Further, dozens of lawsuits have been filed against vaccine mandates from private employers, although private employers are winning those cases under their management rights to set forth their own safety standards.  One area of vulnerability, however, might be lawsuits accusing employers of unlawfully failing to accommodate workers whose religious beliefs or disabilities prevent them from becoming vaccinated.  Boeing reported receiving thousands of religious exemption requests.  Some commentators have suggested that regular COVID-19 testing could potentially be an accommodation option for such persons.  In any event, most employers appear to be liberally granting such exemptions. 

It should also be noted that the Supreme Court rulings do not discontinue OSHA's other COVID-19 initiatives, including the issuance of workplace hazard citations under the general duty clause.  Further, some employers have been the subject of negligence suits alleging wrongful death or other liabilities to employers for not providing broad and strong protection to employees.  Most legal experts believe that while such litigation can be expensive, it is unlikely to succeed on the merits.  Workers' compensation pre-emption may preclude most of the claims, although plaintiffs are arguing exceptions to such pre-emption such as deaths or illnesses because a worker allegedly brought COVID-19 home.  Plaintiffs would also presumably have to prove that negligence caused the employee's illness and that the virus was not contracted from another source.

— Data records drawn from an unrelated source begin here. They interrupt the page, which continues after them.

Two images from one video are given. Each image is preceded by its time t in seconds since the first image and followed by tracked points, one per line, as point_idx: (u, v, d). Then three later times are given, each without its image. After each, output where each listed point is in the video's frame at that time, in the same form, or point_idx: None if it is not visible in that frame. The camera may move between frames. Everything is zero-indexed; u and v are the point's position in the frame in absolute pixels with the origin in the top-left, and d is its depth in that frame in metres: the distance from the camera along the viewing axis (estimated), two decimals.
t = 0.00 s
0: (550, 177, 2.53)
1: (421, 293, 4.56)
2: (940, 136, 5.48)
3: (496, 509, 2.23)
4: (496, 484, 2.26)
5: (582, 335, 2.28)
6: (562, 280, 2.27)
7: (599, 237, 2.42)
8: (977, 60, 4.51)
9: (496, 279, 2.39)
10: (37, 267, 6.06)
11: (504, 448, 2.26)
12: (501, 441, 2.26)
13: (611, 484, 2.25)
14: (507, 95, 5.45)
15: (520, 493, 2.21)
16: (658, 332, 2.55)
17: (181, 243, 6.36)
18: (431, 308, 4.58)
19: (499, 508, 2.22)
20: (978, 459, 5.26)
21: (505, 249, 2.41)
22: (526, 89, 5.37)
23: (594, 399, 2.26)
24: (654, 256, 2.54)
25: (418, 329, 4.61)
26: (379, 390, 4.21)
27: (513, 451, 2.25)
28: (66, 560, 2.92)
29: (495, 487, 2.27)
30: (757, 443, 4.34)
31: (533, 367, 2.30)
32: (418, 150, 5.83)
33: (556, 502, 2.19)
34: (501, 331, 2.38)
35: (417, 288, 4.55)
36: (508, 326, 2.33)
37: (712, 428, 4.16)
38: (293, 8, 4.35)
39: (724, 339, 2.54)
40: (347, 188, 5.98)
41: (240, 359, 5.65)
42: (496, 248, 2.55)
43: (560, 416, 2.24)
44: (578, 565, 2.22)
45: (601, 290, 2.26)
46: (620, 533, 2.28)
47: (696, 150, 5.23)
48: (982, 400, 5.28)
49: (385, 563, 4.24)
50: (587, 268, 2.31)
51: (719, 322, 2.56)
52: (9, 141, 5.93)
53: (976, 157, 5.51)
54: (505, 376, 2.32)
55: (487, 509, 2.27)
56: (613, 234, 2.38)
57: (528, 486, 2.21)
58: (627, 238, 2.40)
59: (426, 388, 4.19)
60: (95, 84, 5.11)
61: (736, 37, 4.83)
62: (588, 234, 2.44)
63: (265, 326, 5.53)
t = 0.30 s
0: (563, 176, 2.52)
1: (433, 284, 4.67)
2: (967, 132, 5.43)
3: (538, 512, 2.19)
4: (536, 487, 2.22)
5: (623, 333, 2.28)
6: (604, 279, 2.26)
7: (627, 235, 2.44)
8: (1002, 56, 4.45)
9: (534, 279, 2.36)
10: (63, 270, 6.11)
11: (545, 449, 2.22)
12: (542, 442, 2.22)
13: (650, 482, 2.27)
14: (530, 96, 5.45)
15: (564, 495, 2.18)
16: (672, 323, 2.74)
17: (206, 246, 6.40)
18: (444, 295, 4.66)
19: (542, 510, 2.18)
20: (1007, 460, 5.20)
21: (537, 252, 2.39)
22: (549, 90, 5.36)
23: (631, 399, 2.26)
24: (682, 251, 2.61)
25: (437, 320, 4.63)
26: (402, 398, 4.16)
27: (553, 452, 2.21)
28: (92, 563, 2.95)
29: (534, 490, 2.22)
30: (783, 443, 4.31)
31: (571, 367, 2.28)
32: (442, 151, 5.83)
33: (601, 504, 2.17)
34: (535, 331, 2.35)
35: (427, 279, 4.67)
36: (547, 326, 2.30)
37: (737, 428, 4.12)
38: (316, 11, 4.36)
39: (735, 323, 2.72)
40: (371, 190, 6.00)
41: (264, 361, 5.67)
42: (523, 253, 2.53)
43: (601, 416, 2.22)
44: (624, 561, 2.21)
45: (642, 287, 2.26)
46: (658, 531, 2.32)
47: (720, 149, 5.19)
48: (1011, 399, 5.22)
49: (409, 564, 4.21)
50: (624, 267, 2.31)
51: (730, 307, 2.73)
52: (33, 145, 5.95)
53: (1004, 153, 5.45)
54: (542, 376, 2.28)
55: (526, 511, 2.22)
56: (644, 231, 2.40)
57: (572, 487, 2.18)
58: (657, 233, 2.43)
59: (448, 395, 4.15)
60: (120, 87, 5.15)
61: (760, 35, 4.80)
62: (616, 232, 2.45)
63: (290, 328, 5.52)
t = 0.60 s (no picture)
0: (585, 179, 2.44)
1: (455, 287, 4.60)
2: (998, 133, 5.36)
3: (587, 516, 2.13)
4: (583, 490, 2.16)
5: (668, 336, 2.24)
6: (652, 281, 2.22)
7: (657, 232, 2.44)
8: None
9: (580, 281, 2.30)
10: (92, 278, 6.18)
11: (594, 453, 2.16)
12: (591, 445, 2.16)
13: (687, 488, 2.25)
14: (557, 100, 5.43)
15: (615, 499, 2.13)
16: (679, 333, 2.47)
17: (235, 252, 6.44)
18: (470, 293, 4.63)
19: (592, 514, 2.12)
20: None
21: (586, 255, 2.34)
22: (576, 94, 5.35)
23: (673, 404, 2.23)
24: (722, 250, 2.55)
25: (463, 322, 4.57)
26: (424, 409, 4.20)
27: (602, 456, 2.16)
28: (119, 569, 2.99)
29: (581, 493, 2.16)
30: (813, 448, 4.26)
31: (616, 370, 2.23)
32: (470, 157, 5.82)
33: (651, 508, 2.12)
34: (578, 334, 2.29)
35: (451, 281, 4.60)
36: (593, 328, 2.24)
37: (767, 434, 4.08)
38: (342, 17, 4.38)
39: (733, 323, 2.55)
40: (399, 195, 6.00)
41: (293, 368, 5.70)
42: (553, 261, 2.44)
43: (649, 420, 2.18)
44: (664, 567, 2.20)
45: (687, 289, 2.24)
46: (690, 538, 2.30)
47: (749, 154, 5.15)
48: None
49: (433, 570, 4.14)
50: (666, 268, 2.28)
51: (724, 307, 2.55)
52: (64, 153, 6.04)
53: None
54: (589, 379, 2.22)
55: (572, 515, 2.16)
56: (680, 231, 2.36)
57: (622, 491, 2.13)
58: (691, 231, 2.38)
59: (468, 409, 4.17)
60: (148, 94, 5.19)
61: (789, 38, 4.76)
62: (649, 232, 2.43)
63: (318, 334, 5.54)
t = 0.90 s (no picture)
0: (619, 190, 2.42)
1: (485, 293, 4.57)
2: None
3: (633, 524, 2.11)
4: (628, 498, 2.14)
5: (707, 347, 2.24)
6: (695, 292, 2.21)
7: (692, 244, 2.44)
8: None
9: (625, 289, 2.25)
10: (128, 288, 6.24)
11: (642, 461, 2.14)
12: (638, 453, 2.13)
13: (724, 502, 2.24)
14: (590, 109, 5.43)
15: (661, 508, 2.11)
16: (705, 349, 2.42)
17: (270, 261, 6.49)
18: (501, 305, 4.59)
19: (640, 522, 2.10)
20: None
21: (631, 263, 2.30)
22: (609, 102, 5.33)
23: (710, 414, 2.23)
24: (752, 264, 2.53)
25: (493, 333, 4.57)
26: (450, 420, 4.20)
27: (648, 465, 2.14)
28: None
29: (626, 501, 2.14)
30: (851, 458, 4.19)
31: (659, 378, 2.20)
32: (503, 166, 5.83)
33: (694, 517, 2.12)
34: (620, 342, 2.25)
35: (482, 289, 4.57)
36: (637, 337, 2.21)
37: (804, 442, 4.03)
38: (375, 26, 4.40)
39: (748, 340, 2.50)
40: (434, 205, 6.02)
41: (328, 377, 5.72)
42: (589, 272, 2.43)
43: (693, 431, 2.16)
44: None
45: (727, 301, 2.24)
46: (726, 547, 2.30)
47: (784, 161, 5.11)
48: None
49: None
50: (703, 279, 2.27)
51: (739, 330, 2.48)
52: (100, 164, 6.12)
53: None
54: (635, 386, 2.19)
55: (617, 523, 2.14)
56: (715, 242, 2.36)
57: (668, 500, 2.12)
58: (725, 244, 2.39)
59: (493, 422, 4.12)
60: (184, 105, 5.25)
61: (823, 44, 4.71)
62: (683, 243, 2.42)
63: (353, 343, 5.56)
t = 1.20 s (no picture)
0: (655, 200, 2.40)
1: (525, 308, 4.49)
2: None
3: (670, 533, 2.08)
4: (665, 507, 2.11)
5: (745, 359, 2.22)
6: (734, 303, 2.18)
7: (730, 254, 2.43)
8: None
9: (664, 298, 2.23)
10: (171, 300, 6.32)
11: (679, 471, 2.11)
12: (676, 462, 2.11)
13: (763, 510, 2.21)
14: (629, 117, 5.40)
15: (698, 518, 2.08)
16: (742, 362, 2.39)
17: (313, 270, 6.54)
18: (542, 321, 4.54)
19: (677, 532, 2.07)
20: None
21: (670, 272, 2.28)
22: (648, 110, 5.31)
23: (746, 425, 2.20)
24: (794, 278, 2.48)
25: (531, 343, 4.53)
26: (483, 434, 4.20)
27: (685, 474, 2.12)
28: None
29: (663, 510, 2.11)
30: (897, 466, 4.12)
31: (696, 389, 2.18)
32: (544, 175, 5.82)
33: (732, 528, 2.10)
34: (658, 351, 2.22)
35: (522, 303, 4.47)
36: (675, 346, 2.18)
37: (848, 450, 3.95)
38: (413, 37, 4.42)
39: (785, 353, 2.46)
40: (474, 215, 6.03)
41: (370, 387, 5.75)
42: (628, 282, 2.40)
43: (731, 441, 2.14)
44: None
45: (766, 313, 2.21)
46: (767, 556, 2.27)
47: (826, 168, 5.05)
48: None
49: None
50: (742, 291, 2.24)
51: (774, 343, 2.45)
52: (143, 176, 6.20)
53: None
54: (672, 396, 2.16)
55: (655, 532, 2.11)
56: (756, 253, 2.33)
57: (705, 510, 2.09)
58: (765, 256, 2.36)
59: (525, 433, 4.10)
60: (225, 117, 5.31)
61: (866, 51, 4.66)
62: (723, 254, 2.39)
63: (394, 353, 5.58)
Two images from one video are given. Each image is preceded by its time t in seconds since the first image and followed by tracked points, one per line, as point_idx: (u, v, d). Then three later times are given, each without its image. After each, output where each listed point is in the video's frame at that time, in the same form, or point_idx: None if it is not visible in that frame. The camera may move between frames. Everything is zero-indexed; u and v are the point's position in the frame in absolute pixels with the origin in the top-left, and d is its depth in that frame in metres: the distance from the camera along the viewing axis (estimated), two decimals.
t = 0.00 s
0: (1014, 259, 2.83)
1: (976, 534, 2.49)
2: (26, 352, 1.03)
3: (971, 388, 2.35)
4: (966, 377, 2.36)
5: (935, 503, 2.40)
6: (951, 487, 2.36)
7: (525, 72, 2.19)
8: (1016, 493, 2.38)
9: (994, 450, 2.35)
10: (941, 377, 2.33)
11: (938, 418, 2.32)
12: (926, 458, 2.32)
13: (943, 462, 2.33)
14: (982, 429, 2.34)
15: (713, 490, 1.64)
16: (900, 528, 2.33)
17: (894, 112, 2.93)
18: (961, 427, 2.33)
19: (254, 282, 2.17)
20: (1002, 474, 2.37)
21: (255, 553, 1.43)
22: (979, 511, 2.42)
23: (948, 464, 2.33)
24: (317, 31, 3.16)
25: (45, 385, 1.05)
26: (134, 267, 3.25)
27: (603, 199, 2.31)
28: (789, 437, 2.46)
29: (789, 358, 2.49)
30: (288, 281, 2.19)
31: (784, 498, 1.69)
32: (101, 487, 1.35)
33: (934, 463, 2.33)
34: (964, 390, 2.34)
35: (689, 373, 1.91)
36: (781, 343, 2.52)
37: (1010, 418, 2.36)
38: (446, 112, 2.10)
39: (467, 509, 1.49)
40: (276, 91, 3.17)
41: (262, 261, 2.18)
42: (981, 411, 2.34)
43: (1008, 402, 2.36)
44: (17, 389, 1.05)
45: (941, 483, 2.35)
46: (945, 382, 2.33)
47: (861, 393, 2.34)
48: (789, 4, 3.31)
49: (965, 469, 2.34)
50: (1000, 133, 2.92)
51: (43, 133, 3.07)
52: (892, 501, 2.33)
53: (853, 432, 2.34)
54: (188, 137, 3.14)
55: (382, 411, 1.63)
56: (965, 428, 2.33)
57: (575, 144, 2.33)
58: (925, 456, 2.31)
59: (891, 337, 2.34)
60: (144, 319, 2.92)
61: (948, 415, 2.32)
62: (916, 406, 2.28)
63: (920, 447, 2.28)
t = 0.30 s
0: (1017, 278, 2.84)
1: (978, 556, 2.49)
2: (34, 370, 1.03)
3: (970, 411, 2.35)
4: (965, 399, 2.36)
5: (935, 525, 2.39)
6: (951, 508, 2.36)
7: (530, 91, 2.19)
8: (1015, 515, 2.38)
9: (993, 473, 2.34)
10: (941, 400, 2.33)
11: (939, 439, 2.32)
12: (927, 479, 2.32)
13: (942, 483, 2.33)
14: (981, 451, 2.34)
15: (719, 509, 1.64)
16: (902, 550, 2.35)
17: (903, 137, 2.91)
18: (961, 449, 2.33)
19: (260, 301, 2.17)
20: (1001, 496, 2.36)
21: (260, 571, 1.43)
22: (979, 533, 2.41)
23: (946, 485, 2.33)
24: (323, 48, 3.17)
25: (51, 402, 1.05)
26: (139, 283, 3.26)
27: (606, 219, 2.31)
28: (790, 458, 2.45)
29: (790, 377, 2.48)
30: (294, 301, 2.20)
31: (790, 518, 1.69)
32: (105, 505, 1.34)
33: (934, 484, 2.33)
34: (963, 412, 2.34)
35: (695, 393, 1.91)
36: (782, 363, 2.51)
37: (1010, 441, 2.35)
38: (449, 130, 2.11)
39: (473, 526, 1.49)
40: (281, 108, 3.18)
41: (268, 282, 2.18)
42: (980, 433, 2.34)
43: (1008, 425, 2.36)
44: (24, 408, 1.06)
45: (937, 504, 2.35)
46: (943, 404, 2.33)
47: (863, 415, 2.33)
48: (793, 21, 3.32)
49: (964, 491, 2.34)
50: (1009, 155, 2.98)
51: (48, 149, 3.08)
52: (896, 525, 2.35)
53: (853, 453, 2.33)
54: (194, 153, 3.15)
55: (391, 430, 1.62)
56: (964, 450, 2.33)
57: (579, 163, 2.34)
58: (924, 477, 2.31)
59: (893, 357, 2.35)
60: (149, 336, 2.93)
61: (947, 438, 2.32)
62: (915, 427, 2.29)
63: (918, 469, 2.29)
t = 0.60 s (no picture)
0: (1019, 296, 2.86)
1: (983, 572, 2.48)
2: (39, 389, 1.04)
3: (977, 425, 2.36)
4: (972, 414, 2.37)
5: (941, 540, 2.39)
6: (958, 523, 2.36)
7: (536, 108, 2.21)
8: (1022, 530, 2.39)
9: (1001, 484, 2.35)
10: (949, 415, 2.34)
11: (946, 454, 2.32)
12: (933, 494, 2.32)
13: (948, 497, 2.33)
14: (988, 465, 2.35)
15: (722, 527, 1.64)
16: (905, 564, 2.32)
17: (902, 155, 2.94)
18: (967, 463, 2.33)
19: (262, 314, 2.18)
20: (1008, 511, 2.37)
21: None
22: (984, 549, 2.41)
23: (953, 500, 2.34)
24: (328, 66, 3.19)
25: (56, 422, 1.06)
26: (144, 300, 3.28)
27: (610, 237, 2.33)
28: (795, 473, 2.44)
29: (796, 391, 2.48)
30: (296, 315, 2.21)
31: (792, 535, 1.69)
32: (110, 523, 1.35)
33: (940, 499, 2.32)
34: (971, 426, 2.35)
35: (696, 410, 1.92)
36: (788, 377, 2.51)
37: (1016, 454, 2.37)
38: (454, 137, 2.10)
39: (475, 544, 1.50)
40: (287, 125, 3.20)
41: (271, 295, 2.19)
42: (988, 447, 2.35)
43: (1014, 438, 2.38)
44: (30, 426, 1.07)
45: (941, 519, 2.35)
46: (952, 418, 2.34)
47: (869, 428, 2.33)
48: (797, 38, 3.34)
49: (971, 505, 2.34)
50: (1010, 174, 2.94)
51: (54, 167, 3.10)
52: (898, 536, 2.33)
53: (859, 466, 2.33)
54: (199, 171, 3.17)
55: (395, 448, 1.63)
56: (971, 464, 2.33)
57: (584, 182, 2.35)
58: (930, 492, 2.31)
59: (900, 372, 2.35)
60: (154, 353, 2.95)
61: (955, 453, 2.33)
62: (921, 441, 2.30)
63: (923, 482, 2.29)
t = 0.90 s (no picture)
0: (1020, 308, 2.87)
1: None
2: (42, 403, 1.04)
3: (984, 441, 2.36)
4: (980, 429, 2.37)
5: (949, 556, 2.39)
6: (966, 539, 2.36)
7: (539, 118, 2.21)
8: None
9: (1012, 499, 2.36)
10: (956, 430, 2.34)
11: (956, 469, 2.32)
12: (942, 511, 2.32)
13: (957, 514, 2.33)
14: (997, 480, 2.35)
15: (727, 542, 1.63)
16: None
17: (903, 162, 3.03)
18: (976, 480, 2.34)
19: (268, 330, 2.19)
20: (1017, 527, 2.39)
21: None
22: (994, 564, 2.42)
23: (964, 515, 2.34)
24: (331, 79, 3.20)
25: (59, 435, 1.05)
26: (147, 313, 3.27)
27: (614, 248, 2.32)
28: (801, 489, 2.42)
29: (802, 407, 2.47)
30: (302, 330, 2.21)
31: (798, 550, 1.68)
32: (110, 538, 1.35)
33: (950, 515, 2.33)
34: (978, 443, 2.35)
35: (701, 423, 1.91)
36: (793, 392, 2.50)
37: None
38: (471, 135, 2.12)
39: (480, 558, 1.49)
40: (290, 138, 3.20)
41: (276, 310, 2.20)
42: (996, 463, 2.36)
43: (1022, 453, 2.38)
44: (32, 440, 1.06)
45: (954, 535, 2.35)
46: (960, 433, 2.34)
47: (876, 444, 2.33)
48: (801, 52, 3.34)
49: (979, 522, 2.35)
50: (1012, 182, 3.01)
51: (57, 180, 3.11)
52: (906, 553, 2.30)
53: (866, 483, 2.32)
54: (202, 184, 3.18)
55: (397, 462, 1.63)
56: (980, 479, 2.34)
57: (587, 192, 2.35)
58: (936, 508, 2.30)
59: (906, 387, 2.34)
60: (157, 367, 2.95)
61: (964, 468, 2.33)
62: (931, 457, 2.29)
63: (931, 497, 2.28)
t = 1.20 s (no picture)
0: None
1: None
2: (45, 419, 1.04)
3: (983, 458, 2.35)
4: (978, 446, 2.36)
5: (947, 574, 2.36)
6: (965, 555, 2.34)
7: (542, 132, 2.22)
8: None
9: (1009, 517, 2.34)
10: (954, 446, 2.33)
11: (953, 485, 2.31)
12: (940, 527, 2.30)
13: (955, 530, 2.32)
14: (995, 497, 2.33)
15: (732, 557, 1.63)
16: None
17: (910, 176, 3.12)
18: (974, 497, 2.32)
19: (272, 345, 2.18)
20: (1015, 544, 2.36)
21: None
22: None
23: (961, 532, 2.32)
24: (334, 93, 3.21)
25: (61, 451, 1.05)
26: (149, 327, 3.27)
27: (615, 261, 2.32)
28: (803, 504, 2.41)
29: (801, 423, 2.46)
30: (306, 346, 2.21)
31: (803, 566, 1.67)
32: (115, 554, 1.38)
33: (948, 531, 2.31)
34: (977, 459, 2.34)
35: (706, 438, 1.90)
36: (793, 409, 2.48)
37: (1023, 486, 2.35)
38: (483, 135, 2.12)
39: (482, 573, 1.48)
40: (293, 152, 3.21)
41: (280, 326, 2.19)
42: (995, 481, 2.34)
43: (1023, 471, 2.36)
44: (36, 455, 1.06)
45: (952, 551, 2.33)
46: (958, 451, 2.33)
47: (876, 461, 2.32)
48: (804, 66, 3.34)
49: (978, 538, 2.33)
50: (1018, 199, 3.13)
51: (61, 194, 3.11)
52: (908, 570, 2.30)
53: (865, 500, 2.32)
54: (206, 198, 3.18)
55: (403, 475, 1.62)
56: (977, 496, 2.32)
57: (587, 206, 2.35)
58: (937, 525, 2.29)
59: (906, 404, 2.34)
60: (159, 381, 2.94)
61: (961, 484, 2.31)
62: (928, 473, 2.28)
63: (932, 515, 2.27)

In any event, employers have every incentive to comply with health and safety protocols.  Employers should consider the implementation of portions of the standard that are practical, although particular state and local laws may limit their efforts.  While the federal standard was in effect, it took precedence over state and local restrictions, but without that standard, state and local limits on masks and vaccination mandates could have impact.  Many employers will undoubtedly proceed to adopt a written Coronavirus policy, using masking and social distancing as practical.  

The Supreme Court ruling is significant in another respect, in that it suggests limits on what has been called the "administrative state."  The Court's ruling suggests that courts will be less likely in the future to defer to an agency's interpretation of ambiguous law in regulating a very important issue, or even go further in applying the non-delegation doctrine which forbids Congress from giving agencies the authority to write legislation, a task reserved to Congress.